→ WORK ORDER
Find the lines of data that contain the string "down", then list them.

→ DATA SHOWN
======
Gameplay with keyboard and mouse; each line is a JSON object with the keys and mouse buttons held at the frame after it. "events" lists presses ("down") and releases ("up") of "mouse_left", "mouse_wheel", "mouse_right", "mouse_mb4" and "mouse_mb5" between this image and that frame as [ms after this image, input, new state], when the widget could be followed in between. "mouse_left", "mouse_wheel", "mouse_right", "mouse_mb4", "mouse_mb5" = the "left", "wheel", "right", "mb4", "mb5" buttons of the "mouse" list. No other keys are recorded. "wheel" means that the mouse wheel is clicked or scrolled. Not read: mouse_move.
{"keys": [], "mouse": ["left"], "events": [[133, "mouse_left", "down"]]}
======
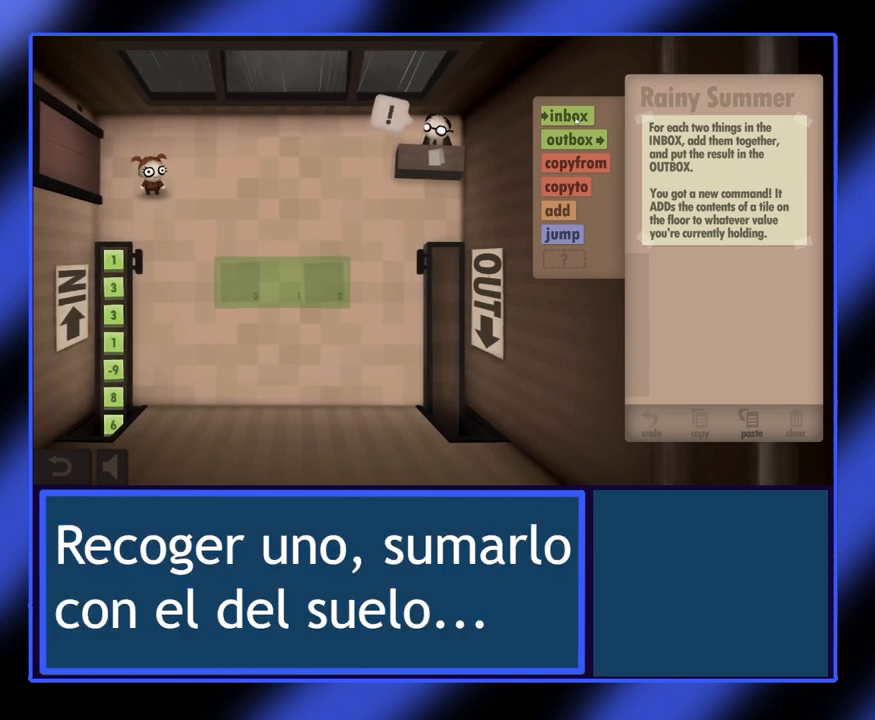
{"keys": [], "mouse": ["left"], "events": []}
======
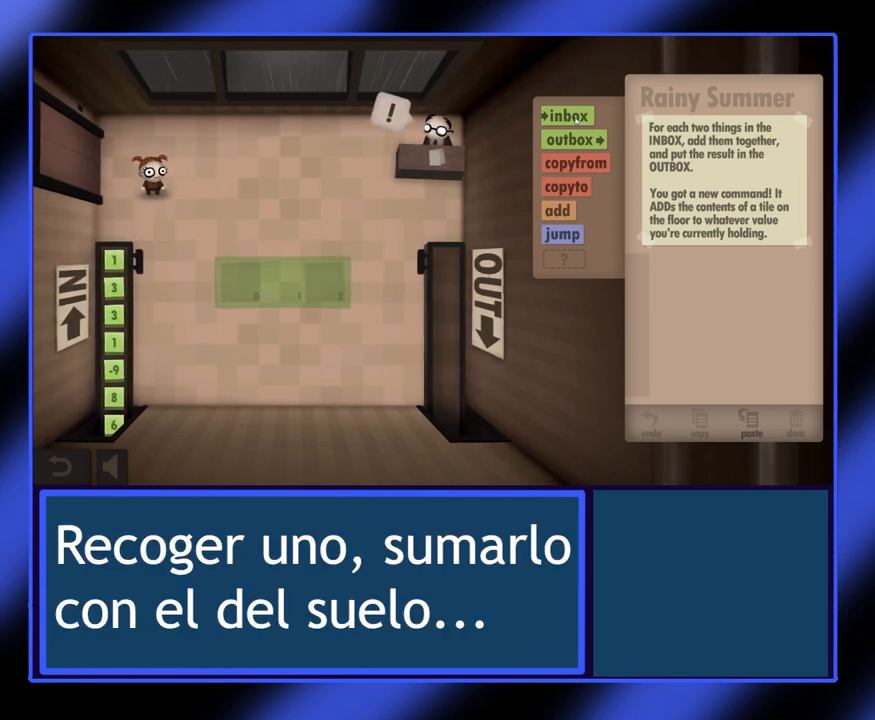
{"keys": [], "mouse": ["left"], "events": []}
======
→ SOLUTION FOR THIS TASK
Gameplay with keyboard and mouse; each line is a JSON object with the keys and mouse buttons held at the frame after it. "events" lists presses ("down") and releases ("up") of "mouse_left", "mouse_wheel", "mouse_right", "mouse_mb4" and "mouse_mb5" between this image and that frame as [ms after this image, input, new state], when the widget could be followed in between. "mouse_left", "mouse_wheel", "mouse_right", "mouse_mb4", "mouse_mb5" = the "left", "wheel", "right", "mb4", "mb5" buttons of the "mouse" list. No other keys are recorded. "wheel" means that the mouse wheel is clicked or scrolled. Not read: mouse_move.
{"keys": [], "mouse": ["left"], "events": [[133, "mouse_left", "down"]]}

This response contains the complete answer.